Saddle Creek Logistics Services, a warehousing and transportation provider with around 400 power units, has a $1.35 million unsecured claim tied to Del Monte Foods’ Chapter 11 bankruptcy.
The privately held company has some sizable cushion in other revenue: According to Transport Topics, the company had $922 million in gross revenue in 2024. But the potential financial hit means further pressure on a freight environment already fraught with tariff risks and rough demand.
Saddle Creek didn’t immediately respond to messages seeking comment.
The bankruptcy, announced July 1, is poised to send ripple effects throughout the supply chain.
Del Monte Foods’ bankruptcy petition estimated over $1 billion in both assets and liabilities, affecting over 10,000 creditors.
Other transportation creditors with unsecured claims include brokers Transplace, owned by Uber Freight ($9 million) and New Hampshire-based ES3 ($4 million) as well as Florida-based carrier CHEP ($469,812).

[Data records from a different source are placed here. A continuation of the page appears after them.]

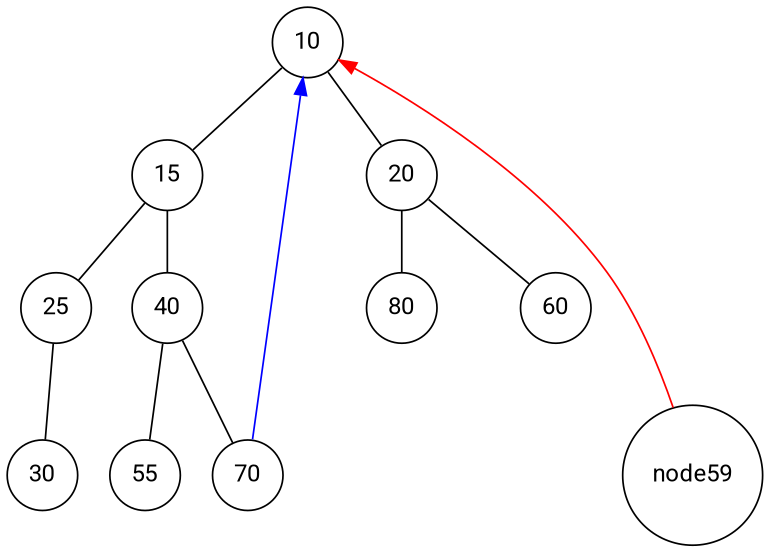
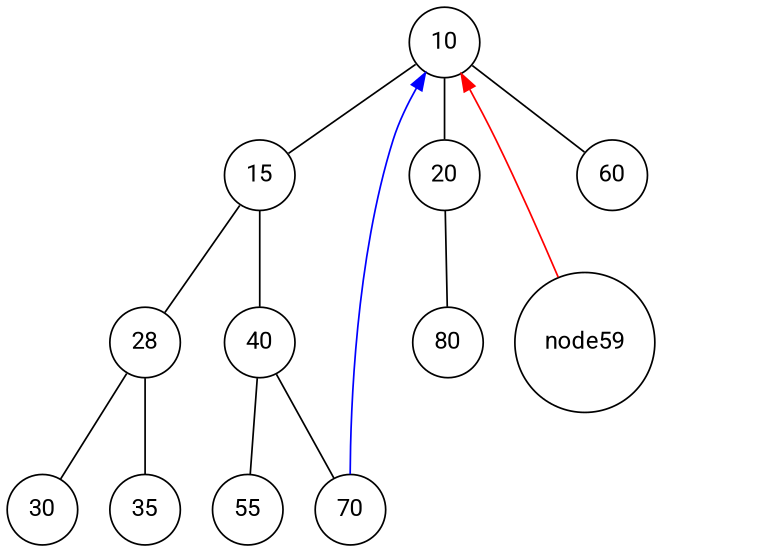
  digraph {
    fontname=Roboto
    node [fontname=Roboto shape=circle]
    edge [arrowhead=none arrowtail=none fontname=Roboto]
    n1 [label=10]
    n2 [label=15]
    n3 [label=20]
    n4 [label=40]
-   n5 [label=25]
+   n5 [label=28]
    n6 [label=60]
    n7 [label=80]
    node59
    n9 [label=55]
    n10 [label=70]
    n11 [label=30]
+   n12 [label=35]
    n13 [label=58 style=invis]
    n14 [label=79 style=invis]
    n15 [label=78 style=invis]
    n1 -> n2
    n1 -> n3
    n2 -> n4
    n2 -> n5
-   n3 -> n6
+   n1 -> n6
    n3 -> n7
    n4 -> n9
    n4 -> n10
    n5 -> n11
+   n5 -> n12
    n6 -> node59 [style=invis]
    n6 -> n13 [arrowhead=normal color=blue style=invis]
    n7 -> n14 [arrowhead=normal color=blue style=invis]
    n7 -> n15 [arrowhead=normal color=blue style=invis]
    node59 -> n1 [arrowhead=normal color=red]
    n10 -> n1 [arrowhead=normal color=blue]
  }
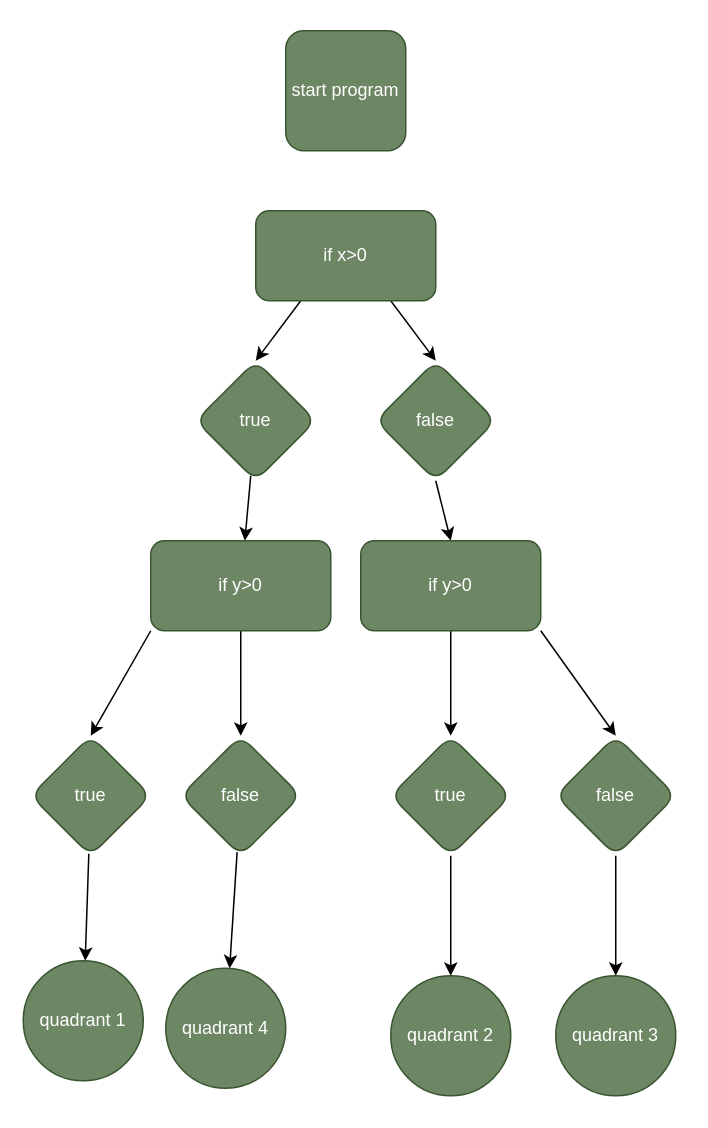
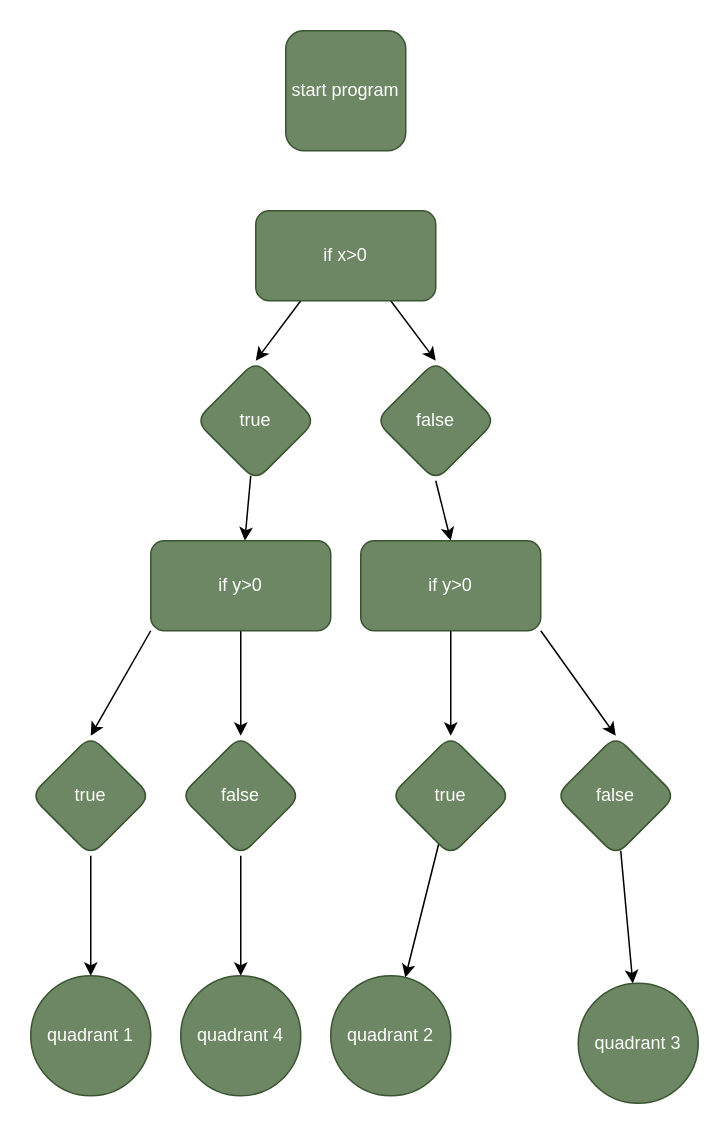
  <mxCell id="0" />
  <mxCell id="1" parent="0" />
  <mxCell id="2" value="start program" style="whiteSpace=wrap;html=1;aspect=fixed;fillColor=#6d8764;fontColor=#ffffff;strokeColor=#3A5431;rounded=1;" vertex="1" parent="1"><mxGeometry x="190" y="20" width="80" height="80" as="geometry" /></mxCell>
  <mxCell id="3" style="edgeStyle=none;html=1;exitX=0.25;exitY=1;exitDx=0;exitDy=0;entryX=0.5;entryY=0;entryDx=0;entryDy=0;" edge="1" parent="1" source="5" target="7"><mxGeometry relative="1" as="geometry" /></mxCell>
  <mxCell id="4" style="edgeStyle=none;html=1;exitX=0.75;exitY=1;exitDx=0;exitDy=0;entryX=0.5;entryY=0;entryDx=0;entryDy=0;" edge="1" parent="1" source="5" target="9"><mxGeometry relative="1" as="geometry" /></mxCell>
  <mxCell id="5" value="if x&amp;gt;0" style="rounded=1;whiteSpace=wrap;html=1;fillColor=#6d8764;strokeColor=#3A5431;fontColor=#ffffff;" vertex="1" parent="1"><mxGeometry x="170" y="140" width="120" height="60" as="geometry" /></mxCell>
  <mxCell id="6" value="" style="edgeStyle=none;html=1;" edge="1" parent="1" source="7" target="12"><mxGeometry relative="1" as="geometry" /></mxCell>
  <mxCell id="7" value="true" style="rhombus;whiteSpace=wrap;html=1;fillColor=#6d8764;strokeColor=#3A5431;fontColor=#ffffff;rounded=1;" vertex="1" parent="1"><mxGeometry x="130" y="240" width="80" height="80" as="geometry" /></mxCell>
  <mxCell id="8" style="edgeStyle=none;html=1;exitX=0.5;exitY=1;exitDx=0;exitDy=0;entryX=0.5;entryY=0;entryDx=0;entryDy=0;" edge="1" parent="1" source="9" target="15"><mxGeometry relative="1" as="geometry" /></mxCell>
  <mxCell id="9" value="false" style="rhombus;whiteSpace=wrap;html=1;fillColor=#6d8764;strokeColor=#3A5431;fontColor=#ffffff;rounded=1;" vertex="1" parent="1"><mxGeometry x="250" y="240" width="80" height="80" as="geometry" /></mxCell>
  <mxCell id="10" value="" style="edgeStyle=none;html=1;" edge="1" parent="1" source="12" target="17"><mxGeometry relative="1" as="geometry" /></mxCell>
  <mxCell id="11" style="edgeStyle=none;html=1;exitX=0;exitY=1;exitDx=0;exitDy=0;entryX=0.5;entryY=0;entryDx=0;entryDy=0;" edge="1" parent="1" source="12" target="21"><mxGeometry relative="1" as="geometry" /></mxCell>
  <mxCell id="12" value="if y&amp;gt;0" style="whiteSpace=wrap;html=1;fillColor=#6d8764;strokeColor=#3A5431;fontColor=#ffffff;rounded=1;" vertex="1" parent="1"><mxGeometry x="100" y="360" width="120" height="60" as="geometry" /></mxCell>
  <mxCell id="13" value="" style="edgeStyle=none;html=1;" edge="1" parent="1" source="15" target="19"><mxGeometry relative="1" as="geometry" /></mxCell>
  <mxCell id="14" style="edgeStyle=none;html=1;exitX=1;exitY=1;exitDx=0;exitDy=0;entryX=0.5;entryY=0;entryDx=0;entryDy=0;" edge="1" parent="1" source="15" target="23"><mxGeometry relative="1" as="geometry" /></mxCell>
  <mxCell id="15" value="if y&amp;gt;0" style="whiteSpace=wrap;html=1;fillColor=#6d8764;strokeColor=#3A5431;fontColor=#ffffff;rounded=1;" vertex="1" parent="1"><mxGeometry x="240" y="360" width="120" height="60" as="geometry" /></mxCell>
  <mxCell id="16" value="" style="edgeStyle=none;html=1;" edge="1" parent="1" source="17" target="25"><mxGeometry relative="1" as="geometry" /></mxCell>
  <mxCell id="17" value="false" style="rhombus;whiteSpace=wrap;html=1;fillColor=#6d8764;strokeColor=#3A5431;fontColor=#ffffff;rounded=1;" vertex="1" parent="1"><mxGeometry x="120" y="490" width="80" height="80" as="geometry" /></mxCell>
  <mxCell id="18" value="" style="edgeStyle=none;html=1;" edge="1" parent="1" source="19" target="26"><mxGeometry relative="1" as="geometry" /></mxCell>
  <mxCell id="19" value="true" style="rhombus;whiteSpace=wrap;html=1;fillColor=#6d8764;strokeColor=#3A5431;fontColor=#ffffff;rounded=1;" vertex="1" parent="1"><mxGeometry x="260" y="490" width="80" height="80" as="geometry" /></mxCell>
  <mxCell id="20" value="" style="edgeStyle=none;html=1;" edge="1" parent="1" source="21" target="24"><mxGeometry relative="1" as="geometry" /></mxCell>
  <mxCell id="21" value="true" style="rhombus;whiteSpace=wrap;html=1;fillColor=#6d8764;strokeColor=#3A5431;fontColor=#ffffff;rounded=1;" vertex="1" parent="1"><mxGeometry x="20" y="490" width="80" height="80" as="geometry" /></mxCell>
  <mxCell id="22" value="" style="edgeStyle=none;html=1;" edge="1" parent="1" source="23" target="27"><mxGeometry relative="1" as="geometry" /></mxCell>
  <mxCell id="23" value="false" style="rhombus;whiteSpace=wrap;html=1;fillColor=#6d8764;strokeColor=#3A5431;fontColor=#ffffff;rounded=1;" vertex="1" parent="1"><mxGeometry x="370" y="490" width="80" height="80" as="geometry" /></mxCell>
- <mxCell id="24" value="quadrant 1" style="ellipse;whiteSpace=wrap;html=1;fillColor=#6d8764;strokeColor=#3A5431;fontColor=#ffffff;rounded=1;" vertex="1" parent="1"><mxGeometry x="15" y="640" width="80" height="80" as="geometry" /></mxCell>
- <mxCell id="25" value="quadrant 4" style="ellipse;whiteSpace=wrap;html=1;fillColor=#6d8764;strokeColor=#3A5431;fontColor=#ffffff;rounded=1;" vertex="1" parent="1"><mxGeometry x="110" y="645" width="80" height="80" as="geometry" /></mxCell>
- <mxCell id="26" value="quadrant 2" style="ellipse;whiteSpace=wrap;html=1;fillColor=#6d8764;strokeColor=#3A5431;fontColor=#ffffff;rounded=1;" vertex="1" parent="1"><mxGeometry x="260" y="650" width="80" height="80" as="geometry" /></mxCell>
- <mxCell id="27" value="quadrant 3" style="ellipse;whiteSpace=wrap;html=1;fillColor=#6d8764;strokeColor=#3A5431;fontColor=#ffffff;rounded=1;" vertex="1" parent="1"><mxGeometry x="370" y="650" width="80" height="80" as="geometry" /></mxCell>
+ <mxCell id="24" value="quadrant 1" style="ellipse;whiteSpace=wrap;html=1;fillColor=#6d8764;strokeColor=#3A5431;fontColor=#ffffff;rounded=1;" vertex="1" parent="1"><mxGeometry x="20" y="650" width="80" height="80" as="geometry" /></mxCell>
+ <mxCell id="25" value="quadrant 4" style="ellipse;whiteSpace=wrap;html=1;fillColor=#6d8764;strokeColor=#3A5431;fontColor=#ffffff;rounded=1;" vertex="1" parent="1"><mxGeometry x="120" y="650" width="80" height="80" as="geometry" /></mxCell>
+ <mxCell id="26" value="quadrant 2" style="ellipse;whiteSpace=wrap;html=1;fillColor=#6d8764;strokeColor=#3A5431;fontColor=#ffffff;rounded=1;" vertex="1" parent="1"><mxGeometry x="220" y="650" width="80" height="80" as="geometry" /></mxCell>
+ <mxCell id="27" value="quadrant 3" style="ellipse;whiteSpace=wrap;html=1;fillColor=#6d8764;strokeColor=#3A5431;fontColor=#ffffff;rounded=1;" vertex="1" parent="1"><mxGeometry x="385" y="655" width="80" height="80" as="geometry" /></mxCell>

Amid the more intense operating environment, creditors who don’t have secured claims will be lower in priority for repayment and at greater risk of getting less money than what’s owed.
The food company believes a court-supervised sale is the best way to turnaround its finances in a long-term position, Del Monte Foods President and CEO Greg Longstreet said in a news release.
“To further enable the Company’s smooth transition into Chapter 11, the Company has filed a number of customary ‘first day’ motions that, upon Court approval, will enable it to continue business operations in the ordinary course and on an uninterrupted basis,” the release said.